Шрифт:
— Трудно было на галерах?
Болотников не ответил.
— Много с тобой случилось всего.
— Я всегда куда-то шел. От вас, князей Телятевских, — на вольные степи. Потом — в татарский полон. Потом невольничьи дороги, не хочу вспоминать. Об этом никто здесь, кроме тебя, не знает. Потом… В общем, вся жизнь — дорога. И дорога привела меня сюда — в Тулу, в эту крепость. А что тебя привело сюда? Неужели только стремление возвыситься? Ведь этого мало для тебя, князь, здесь что-то еще.
Телятевский улыбнулся. Очень хорошо улыбнулся, прежде он так не улыбался.
— Моя жизнь — тоже дорога, тоже постоянное странствие. И меня тоже привела сюда моя дорога. Я ведь к тебе пришел, Иван Исаич.
Из «Теории психотерапевтической помощи в системе множества ненулевых плоскостей» М. И. Андриевского, Киев, изд. «Наука», 2113 г.:
«…Открывать себя или нет — надо решать в каждом конкретном случае. Бывает, что можно обойтись без этого: судя по моему опыту где-то в тридцати процентах случаев. Но чаще приходится все же говорить о своем происхождении или о цели визита. Обычно после этого объект находится в двойственном состоянии: сердце впитывает ваши слова, а мозг отказывается вам верить».
— Я ведь к тебе пришел, Иван Исаич.
— Зачем?
— Посмотреть, поговорить.
— Зачем?
— Я прихожу к очень немногим. Лишь к тем, кто этого стоит.
(«Всегда приятно осознать себя избранным. Тем более, если ты этого заслуживаешь.»)
— Я не понимаю.
— Не нужно понимать. Послушай — этого достаточно. Я прихожу только к тем, кто оставил о себе в веках добрую память.
— Я оставил добрую память?
(«Любопытно, что первый вопрос почти всегда не: «Кто ты?» или: «Откуда ты?», а вот такой: «Я оставил добрую память?»)
— Да, пожалуй, — ответил князь Телятевский.
— Чем же?
— Подумай.
— Что ты, князь, мне голову морочишь? — качая головой, спросил Болотников. Однако это не было простым вопросом; это было больше утверждением, вернее, убеждением самого себя.
— Князь Андрей Андреич Телятевский давно был бы в лагере царя Шуйского.
— Тогда кто же ты?
— Твой ангел-хранитель — или же черт, покупающий твою душу. Что тебе больше нравится.
— И чего же ты хочешь?
— Открыть тебе глаза.
— Я с двадцати лет живу с открытыми глазами, князь.
(«Хорошо, что он не спросил: «Зачем?» Это тот вопрос, на который мне тяжелее всего отвечать.»)
— Ладно. Чем же в таком случае я оставил добрую память? Почему ты пришел именно ко мне?
— А как ты сам думаешь? За что я пришел именно к тебе?
Молчание.
— Потому что я пошел против Шуйского?
— Нет. Шаховской тоже пошел против Шуйского. Многие пошли против Шуйского.
— Против царя Шуйского?
— Нет.
Молчание.
— Я не побоялся объявить народу волю. Поднял всю Русь.
— Нет.
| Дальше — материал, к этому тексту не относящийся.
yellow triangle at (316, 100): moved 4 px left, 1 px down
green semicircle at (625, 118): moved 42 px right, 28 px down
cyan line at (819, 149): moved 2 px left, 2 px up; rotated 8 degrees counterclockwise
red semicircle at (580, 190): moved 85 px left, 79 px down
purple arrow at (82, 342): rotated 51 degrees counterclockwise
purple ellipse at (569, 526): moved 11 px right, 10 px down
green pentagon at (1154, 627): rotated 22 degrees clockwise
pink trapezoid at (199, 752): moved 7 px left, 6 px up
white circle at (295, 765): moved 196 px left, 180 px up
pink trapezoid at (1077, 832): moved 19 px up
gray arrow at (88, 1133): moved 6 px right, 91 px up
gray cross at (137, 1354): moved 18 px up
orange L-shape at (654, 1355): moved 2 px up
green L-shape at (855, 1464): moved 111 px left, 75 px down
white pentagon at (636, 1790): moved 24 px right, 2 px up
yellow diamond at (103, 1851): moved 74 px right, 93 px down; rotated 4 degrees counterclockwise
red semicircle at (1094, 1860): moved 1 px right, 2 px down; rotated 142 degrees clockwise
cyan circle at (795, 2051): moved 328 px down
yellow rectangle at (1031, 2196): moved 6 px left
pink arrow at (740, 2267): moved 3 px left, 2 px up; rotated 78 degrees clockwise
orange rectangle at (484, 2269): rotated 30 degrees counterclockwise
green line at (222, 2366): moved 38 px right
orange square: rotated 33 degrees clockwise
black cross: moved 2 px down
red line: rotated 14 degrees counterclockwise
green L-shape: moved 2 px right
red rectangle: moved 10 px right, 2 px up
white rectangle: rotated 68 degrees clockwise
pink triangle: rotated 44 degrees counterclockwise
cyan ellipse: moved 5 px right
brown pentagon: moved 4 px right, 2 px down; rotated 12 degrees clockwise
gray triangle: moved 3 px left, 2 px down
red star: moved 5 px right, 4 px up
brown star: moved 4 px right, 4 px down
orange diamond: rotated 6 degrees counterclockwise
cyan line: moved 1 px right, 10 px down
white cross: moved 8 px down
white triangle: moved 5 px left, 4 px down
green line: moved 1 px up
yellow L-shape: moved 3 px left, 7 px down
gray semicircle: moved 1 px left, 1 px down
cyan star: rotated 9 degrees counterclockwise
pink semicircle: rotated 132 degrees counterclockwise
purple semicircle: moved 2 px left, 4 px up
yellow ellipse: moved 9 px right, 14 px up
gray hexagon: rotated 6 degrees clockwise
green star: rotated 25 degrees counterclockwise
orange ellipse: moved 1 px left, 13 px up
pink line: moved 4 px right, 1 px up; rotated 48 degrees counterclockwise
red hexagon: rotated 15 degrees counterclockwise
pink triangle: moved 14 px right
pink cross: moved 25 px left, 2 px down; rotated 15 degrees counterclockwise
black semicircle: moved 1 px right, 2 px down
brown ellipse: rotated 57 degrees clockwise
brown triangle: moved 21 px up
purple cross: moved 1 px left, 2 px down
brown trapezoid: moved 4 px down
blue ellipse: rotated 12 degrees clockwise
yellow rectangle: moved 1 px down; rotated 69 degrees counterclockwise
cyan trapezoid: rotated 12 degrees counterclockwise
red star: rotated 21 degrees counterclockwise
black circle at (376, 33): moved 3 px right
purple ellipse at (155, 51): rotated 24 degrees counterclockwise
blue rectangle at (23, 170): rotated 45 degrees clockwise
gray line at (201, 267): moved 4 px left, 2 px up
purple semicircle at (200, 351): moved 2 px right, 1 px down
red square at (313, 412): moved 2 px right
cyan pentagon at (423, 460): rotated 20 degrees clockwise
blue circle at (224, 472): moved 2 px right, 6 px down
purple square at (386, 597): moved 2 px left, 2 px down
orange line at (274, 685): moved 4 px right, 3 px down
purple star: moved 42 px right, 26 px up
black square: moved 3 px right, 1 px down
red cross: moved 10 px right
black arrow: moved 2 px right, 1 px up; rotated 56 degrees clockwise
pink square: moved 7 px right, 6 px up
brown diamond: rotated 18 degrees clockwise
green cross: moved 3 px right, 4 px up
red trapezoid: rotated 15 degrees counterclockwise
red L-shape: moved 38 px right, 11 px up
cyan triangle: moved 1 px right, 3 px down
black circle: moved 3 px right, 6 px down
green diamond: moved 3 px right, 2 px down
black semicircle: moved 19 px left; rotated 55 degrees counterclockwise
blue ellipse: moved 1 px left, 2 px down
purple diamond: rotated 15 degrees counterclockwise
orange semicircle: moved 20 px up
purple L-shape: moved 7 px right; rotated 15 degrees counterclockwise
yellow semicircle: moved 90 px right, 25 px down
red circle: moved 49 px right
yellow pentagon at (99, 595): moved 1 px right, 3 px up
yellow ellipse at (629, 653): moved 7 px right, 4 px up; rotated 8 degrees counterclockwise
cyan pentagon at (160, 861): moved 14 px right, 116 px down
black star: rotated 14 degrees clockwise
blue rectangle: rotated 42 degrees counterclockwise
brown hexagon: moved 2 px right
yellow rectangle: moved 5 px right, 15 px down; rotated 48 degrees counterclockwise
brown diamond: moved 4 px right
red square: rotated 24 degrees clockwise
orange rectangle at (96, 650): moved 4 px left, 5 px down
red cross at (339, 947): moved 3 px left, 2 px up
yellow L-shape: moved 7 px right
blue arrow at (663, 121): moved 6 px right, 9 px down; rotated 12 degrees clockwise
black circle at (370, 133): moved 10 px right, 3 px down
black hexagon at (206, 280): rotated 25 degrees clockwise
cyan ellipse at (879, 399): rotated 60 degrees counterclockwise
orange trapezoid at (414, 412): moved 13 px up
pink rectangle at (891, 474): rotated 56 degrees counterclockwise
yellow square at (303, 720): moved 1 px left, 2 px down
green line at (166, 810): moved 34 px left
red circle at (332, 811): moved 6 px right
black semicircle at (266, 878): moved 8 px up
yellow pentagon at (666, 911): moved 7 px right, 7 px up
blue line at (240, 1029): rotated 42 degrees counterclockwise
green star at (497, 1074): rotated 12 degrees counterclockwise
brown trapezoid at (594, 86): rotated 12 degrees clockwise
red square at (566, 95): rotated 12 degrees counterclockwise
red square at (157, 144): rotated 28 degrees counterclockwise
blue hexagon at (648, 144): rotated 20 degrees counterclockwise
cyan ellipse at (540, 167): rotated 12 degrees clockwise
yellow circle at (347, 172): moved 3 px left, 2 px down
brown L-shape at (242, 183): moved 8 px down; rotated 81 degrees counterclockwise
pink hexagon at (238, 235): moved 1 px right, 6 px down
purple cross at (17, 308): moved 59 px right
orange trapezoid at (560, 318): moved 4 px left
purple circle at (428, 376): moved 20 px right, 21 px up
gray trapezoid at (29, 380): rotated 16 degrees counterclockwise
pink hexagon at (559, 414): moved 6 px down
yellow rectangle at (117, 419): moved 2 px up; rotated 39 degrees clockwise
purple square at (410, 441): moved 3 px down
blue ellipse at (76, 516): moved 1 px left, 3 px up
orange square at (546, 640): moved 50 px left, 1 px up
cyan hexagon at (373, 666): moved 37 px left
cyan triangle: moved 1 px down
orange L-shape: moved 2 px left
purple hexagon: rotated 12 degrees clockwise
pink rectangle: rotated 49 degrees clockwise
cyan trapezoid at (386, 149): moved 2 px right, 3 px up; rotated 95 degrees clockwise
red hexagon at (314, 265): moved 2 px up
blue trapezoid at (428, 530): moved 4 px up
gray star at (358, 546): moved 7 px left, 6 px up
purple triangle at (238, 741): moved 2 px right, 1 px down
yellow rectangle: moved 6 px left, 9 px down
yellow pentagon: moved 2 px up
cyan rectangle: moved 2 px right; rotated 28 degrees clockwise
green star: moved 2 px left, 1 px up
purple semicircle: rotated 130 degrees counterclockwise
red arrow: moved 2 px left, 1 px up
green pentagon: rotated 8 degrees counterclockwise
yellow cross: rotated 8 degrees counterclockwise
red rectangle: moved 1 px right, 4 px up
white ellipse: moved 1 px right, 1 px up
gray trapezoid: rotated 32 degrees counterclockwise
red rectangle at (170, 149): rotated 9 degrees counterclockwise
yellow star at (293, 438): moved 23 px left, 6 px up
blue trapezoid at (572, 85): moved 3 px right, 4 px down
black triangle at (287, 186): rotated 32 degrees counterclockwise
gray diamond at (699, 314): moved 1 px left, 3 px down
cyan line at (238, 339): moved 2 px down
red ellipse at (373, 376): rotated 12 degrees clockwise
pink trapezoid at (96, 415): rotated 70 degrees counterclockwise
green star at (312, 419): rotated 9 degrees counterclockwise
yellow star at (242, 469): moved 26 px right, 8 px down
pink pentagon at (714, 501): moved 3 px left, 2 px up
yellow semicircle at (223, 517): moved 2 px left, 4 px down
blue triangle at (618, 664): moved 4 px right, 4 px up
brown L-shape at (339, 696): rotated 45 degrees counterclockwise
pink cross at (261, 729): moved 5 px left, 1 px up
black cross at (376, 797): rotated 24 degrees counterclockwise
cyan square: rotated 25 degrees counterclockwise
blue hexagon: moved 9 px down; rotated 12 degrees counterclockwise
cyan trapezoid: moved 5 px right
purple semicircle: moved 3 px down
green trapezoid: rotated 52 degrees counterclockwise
Да и далеко не всю Русь ты поднял.
Молчание.
— Я люблю людей и хочу, чтобы у них было весело на душе. Чтоб гулялось, пока гуляется.
— Нет.
— За что же?
Молчание.
— За что же?
— Ты еще не сделал этого. Ты только задумал и сам боишься своих мыслей.
Болотников сорвался с места и бешено замахал руками перед самым носом Телятевского.
— Я не верю тебе, князь! Ты врешь, ты подло врешь!
— Не верь, не надо. Только послушай. А верить не спеши, всегда успеешь.
Телятевский подождал, пока воевода остынет и добавил:
— Я вижу, что будет.
Болотников прижался лбом к стене.
— Я не верю, я не верю тебе, князь!..
(«Интересно, почему Контролерам до сих пор не пришло в голову немного попиратствовать. Например, залезть в того человека, с которым я веду Диалог. Вот было бы весело, если бы в Болотникове вдруг оказался Бенью… Но нет, они этого не умеют; они бы в него просто не попали.»)
Болотников обернулся и впился в Телятевского еще более сильным, чем всегда, глубоко проникающим взглядом.
— Я убью тебя! Я убью тебя прямо сейчас!
Телятевский улыбнулся.
— Рано, — только и сказал он.
Болотников сжал кулаки, сжал челюсти и, казалось, весь он сжался подобно пружине, которая вот-вот распрямится и уничтожит не только князя, но и Тулу, вражеское войско, Москву, а с нею всю Русь, весь мир. Как же должен был сдерживать этот человек свою огромную, бешеную энергию!